━━━ Source information

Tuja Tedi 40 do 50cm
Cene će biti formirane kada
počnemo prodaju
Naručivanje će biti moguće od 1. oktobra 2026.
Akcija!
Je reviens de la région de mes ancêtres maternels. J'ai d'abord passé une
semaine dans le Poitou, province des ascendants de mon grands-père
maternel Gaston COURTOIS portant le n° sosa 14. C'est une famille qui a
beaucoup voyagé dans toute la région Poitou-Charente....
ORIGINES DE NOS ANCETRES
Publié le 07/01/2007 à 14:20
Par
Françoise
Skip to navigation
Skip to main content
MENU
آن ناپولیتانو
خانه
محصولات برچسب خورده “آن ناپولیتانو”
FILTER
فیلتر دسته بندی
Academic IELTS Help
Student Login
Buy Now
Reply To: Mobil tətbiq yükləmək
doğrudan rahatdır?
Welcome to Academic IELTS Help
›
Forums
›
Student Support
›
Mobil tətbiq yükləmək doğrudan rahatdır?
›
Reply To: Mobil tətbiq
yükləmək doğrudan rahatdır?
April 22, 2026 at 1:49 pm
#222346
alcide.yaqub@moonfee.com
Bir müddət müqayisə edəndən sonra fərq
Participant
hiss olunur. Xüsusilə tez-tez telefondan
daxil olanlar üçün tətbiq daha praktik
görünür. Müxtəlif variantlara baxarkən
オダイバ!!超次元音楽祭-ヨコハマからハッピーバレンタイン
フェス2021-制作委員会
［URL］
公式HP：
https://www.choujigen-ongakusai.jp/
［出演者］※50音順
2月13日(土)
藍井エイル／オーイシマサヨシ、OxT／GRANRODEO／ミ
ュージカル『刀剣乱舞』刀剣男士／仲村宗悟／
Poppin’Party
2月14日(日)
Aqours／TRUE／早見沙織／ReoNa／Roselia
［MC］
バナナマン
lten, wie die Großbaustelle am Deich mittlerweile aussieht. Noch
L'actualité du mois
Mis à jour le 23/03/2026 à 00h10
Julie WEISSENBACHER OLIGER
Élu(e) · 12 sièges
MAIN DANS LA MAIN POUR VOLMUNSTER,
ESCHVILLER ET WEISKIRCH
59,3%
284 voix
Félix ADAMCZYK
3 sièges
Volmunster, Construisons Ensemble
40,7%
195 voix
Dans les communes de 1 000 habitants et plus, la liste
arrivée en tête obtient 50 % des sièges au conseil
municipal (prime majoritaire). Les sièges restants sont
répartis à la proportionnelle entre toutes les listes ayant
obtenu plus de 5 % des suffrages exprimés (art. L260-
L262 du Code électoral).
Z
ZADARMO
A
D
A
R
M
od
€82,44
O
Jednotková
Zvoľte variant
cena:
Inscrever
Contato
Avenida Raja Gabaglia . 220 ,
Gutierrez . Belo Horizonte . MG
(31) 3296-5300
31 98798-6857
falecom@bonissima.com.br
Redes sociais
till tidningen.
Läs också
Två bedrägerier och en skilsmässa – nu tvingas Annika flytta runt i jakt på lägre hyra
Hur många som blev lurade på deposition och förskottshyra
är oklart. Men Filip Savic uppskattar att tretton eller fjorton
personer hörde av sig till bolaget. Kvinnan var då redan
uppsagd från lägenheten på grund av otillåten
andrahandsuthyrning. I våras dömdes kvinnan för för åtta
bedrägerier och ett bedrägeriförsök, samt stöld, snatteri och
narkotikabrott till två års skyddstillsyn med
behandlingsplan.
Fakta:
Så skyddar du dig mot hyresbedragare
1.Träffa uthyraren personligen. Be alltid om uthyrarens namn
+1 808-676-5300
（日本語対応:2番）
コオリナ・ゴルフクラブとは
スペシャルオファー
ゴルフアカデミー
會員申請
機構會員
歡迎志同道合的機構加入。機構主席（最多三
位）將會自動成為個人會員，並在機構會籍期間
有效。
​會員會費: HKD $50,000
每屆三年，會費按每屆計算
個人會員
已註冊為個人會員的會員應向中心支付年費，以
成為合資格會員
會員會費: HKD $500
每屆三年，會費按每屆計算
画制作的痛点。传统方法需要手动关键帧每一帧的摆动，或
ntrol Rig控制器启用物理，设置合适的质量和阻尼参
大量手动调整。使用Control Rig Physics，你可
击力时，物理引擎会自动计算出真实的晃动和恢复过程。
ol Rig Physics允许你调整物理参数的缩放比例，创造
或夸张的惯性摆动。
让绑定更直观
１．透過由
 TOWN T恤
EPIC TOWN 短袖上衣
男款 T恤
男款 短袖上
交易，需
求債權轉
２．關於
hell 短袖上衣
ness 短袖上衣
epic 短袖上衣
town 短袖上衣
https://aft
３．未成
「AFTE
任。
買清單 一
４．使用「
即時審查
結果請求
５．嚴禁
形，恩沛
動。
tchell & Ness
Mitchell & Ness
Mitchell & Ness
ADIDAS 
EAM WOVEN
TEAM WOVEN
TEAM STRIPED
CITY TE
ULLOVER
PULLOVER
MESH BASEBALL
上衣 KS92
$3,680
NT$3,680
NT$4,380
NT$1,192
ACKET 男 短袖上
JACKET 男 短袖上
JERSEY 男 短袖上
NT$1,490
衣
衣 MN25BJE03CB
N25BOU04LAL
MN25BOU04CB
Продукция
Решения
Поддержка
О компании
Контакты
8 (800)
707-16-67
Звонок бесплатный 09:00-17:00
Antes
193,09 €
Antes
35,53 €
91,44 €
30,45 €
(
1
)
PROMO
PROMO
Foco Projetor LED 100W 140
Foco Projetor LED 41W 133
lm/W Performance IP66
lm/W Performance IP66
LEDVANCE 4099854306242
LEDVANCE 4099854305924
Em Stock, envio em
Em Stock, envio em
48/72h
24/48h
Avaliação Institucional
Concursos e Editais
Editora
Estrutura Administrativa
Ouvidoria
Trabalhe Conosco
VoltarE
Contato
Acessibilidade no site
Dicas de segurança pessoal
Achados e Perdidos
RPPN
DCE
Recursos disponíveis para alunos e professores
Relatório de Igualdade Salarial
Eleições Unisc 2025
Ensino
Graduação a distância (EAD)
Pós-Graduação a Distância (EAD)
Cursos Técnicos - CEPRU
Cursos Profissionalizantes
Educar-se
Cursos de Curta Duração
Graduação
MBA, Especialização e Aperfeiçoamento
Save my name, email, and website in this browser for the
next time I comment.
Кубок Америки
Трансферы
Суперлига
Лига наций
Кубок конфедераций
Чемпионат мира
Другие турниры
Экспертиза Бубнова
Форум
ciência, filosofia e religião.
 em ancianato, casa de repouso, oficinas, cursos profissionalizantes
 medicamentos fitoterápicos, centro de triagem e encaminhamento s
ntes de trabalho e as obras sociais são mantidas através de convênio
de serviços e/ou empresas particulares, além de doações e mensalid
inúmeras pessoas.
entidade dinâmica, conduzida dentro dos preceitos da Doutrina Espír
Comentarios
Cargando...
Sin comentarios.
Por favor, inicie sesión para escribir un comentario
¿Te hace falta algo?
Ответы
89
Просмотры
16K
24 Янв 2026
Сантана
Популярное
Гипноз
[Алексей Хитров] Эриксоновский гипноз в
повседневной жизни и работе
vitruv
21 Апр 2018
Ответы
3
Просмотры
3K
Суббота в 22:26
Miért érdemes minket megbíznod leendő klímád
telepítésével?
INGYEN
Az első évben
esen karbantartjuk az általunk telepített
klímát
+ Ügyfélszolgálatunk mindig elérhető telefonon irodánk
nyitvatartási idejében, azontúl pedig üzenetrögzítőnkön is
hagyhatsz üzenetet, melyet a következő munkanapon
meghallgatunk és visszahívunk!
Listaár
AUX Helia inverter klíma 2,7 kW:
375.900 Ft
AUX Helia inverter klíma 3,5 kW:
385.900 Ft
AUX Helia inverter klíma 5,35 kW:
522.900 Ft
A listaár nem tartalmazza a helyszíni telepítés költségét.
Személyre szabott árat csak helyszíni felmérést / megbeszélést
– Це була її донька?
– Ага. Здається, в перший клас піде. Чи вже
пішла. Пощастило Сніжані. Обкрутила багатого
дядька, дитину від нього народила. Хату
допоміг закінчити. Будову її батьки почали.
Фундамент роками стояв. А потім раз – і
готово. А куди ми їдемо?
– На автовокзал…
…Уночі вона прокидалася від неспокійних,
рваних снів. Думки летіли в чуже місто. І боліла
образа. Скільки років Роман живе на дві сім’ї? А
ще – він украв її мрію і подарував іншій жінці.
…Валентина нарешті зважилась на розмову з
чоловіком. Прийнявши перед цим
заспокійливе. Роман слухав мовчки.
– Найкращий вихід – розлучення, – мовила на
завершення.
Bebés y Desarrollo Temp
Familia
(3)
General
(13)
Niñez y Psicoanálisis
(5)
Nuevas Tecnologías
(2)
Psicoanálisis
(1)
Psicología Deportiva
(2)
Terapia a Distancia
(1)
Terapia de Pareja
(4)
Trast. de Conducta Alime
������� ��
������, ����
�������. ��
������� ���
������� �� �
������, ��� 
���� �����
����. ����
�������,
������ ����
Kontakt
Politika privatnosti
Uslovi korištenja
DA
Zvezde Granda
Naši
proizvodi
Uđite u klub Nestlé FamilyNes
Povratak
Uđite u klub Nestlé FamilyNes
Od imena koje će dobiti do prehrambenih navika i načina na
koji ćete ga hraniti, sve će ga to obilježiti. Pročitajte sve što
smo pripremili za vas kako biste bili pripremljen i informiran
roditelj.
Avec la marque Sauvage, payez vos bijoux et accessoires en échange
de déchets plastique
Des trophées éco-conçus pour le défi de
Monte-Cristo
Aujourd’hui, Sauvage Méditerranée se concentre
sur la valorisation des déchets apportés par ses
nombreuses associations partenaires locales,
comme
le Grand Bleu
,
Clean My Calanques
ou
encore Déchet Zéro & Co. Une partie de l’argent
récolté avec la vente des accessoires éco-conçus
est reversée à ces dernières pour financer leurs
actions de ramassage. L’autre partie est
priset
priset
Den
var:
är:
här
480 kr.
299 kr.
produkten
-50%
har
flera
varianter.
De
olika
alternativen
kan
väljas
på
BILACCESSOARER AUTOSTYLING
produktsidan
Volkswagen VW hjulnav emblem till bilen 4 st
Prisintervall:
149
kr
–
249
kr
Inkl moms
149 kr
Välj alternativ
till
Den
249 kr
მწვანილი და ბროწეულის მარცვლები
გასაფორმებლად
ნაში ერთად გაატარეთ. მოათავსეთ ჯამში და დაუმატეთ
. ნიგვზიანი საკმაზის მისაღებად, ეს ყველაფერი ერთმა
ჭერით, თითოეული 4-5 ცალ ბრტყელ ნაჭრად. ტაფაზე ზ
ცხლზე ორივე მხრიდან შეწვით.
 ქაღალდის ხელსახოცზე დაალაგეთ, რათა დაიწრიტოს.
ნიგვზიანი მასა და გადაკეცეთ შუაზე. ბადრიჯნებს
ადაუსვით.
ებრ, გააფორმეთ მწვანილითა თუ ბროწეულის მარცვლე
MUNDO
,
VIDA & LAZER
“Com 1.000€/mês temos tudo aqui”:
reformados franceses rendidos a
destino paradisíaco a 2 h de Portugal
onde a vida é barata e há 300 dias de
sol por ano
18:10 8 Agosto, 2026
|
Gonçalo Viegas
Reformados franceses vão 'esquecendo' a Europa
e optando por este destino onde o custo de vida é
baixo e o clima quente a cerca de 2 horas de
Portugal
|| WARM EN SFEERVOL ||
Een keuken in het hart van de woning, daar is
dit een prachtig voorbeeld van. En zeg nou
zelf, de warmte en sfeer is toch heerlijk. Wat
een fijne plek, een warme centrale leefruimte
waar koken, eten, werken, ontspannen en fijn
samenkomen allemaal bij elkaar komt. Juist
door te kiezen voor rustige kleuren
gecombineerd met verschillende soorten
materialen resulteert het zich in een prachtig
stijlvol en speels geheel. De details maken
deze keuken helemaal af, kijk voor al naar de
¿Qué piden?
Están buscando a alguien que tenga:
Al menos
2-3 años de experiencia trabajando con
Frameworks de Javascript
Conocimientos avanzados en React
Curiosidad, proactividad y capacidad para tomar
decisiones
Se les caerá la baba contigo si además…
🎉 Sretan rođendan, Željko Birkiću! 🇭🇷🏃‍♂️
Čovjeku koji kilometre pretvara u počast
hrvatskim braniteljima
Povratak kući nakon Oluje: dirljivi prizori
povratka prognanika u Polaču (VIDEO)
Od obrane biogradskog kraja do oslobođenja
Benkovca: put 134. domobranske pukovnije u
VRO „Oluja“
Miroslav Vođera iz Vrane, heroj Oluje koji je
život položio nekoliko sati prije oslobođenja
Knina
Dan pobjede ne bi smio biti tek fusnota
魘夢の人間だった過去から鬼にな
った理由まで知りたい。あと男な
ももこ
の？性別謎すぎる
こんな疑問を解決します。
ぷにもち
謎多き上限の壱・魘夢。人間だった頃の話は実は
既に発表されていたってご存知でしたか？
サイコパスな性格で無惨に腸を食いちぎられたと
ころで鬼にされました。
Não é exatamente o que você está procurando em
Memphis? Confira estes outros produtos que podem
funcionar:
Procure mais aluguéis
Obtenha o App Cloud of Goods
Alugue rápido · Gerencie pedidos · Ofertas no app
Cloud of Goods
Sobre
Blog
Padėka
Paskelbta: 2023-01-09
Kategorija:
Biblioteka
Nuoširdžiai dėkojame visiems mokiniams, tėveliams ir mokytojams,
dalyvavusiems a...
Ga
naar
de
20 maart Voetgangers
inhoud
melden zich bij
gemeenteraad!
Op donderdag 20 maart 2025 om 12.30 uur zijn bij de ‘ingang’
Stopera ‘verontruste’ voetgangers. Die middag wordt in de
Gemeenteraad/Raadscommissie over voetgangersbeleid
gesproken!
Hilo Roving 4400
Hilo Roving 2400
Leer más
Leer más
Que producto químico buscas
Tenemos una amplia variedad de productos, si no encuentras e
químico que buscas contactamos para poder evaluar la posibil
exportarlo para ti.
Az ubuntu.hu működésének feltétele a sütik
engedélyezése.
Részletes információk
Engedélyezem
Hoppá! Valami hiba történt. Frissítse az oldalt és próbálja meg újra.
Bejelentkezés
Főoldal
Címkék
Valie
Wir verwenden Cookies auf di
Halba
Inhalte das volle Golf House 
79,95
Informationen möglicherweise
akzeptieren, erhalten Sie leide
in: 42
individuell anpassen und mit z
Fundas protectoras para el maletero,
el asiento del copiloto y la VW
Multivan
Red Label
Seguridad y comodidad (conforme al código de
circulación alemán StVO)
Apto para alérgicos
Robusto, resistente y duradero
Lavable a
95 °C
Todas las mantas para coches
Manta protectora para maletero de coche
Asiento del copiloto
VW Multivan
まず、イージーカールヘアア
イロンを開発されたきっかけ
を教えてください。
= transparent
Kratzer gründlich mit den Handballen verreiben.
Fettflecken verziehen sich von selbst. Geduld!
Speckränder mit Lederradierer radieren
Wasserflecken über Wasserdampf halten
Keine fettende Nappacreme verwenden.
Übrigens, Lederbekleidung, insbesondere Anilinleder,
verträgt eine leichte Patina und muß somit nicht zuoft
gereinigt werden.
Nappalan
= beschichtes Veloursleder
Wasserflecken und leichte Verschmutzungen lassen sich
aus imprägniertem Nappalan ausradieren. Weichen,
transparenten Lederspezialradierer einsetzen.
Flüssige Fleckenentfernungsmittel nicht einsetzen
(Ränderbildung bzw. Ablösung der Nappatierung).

━━━━━━

[Task directions]
From the entries above, copy every line that holds the word "Skip".

[Your response]
Skip to navigation
Skip to main content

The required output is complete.